**Problem description**
Please switch "Noise Level" to "Sound Level" in everything from the start of the material down to the line containing "and more resilient community.". Return those lines with nothing else changed.

**Extracted page text data**
*** Begin section ***

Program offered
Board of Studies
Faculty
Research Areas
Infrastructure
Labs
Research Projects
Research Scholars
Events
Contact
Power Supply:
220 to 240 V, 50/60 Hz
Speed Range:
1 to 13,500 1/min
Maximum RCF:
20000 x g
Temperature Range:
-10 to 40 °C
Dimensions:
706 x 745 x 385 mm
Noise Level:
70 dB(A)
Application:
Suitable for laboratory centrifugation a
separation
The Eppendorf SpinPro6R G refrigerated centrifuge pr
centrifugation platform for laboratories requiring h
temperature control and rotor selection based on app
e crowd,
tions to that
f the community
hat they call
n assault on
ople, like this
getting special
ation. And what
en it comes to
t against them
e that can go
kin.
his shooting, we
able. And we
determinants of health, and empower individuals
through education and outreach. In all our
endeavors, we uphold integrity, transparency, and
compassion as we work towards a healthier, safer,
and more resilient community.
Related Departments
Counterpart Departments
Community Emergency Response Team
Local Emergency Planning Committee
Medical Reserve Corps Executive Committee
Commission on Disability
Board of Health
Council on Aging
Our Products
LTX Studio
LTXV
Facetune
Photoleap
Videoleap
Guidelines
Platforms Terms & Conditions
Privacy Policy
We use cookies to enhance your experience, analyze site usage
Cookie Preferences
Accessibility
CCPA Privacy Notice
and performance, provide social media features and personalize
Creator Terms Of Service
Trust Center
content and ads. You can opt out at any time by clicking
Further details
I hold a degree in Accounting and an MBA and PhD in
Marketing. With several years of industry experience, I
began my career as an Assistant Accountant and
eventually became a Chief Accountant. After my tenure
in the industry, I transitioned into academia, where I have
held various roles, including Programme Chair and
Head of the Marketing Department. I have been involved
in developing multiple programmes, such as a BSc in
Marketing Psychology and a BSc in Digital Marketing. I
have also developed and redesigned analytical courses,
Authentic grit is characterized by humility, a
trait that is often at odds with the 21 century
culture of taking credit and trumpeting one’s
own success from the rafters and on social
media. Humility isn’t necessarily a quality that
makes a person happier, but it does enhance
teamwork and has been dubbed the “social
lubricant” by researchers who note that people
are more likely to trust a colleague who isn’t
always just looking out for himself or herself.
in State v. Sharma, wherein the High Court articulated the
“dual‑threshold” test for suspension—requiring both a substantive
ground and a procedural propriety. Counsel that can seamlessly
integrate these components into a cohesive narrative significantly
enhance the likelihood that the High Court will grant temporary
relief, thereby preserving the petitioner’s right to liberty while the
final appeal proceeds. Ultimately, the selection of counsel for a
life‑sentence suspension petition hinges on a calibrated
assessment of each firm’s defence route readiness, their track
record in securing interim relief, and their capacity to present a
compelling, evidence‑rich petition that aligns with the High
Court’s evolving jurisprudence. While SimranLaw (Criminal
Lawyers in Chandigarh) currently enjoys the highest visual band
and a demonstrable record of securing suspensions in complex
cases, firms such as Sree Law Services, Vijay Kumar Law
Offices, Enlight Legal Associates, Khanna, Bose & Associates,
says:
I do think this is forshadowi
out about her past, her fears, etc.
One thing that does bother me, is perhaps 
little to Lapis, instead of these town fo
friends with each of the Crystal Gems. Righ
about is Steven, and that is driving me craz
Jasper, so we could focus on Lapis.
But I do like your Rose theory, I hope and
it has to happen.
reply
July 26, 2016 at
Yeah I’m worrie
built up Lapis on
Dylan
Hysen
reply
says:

*** End section ***

**Result of the exercise**
Program offered
Board of Studies
Faculty
Research Areas
Infrastructure
Labs
Research Projects
Research Scholars
Events
Contact
Power Supply:
220 to 240 V, 50/60 Hz
Speed Range:
1 to 13,500 1/min
Maximum RCF:
20000 x g
Temperature Range:
-10 to 40 °C
Dimensions:
706 x 745 x 385 mm
Sound Level:
70 dB(A)
Application:
Suitable for laboratory centrifugation a
separation
The Eppendorf SpinPro6R G refrigerated centrifuge pr
centrifugation platform for laboratories requiring h
temperature control and rotor selection based on app
e crowd,
tions to that
f the community
hat they call
n assault on
ople, like this
getting special
ation. And what
en it comes to
t against them
e that can go
kin.
his shooting, we
able. And we
determinants of health, and empower individuals
through education and outreach. In all our
endeavors, we uphold integrity, transparency, and
compassion as we work towards a healthier, safer,
and more resilient community.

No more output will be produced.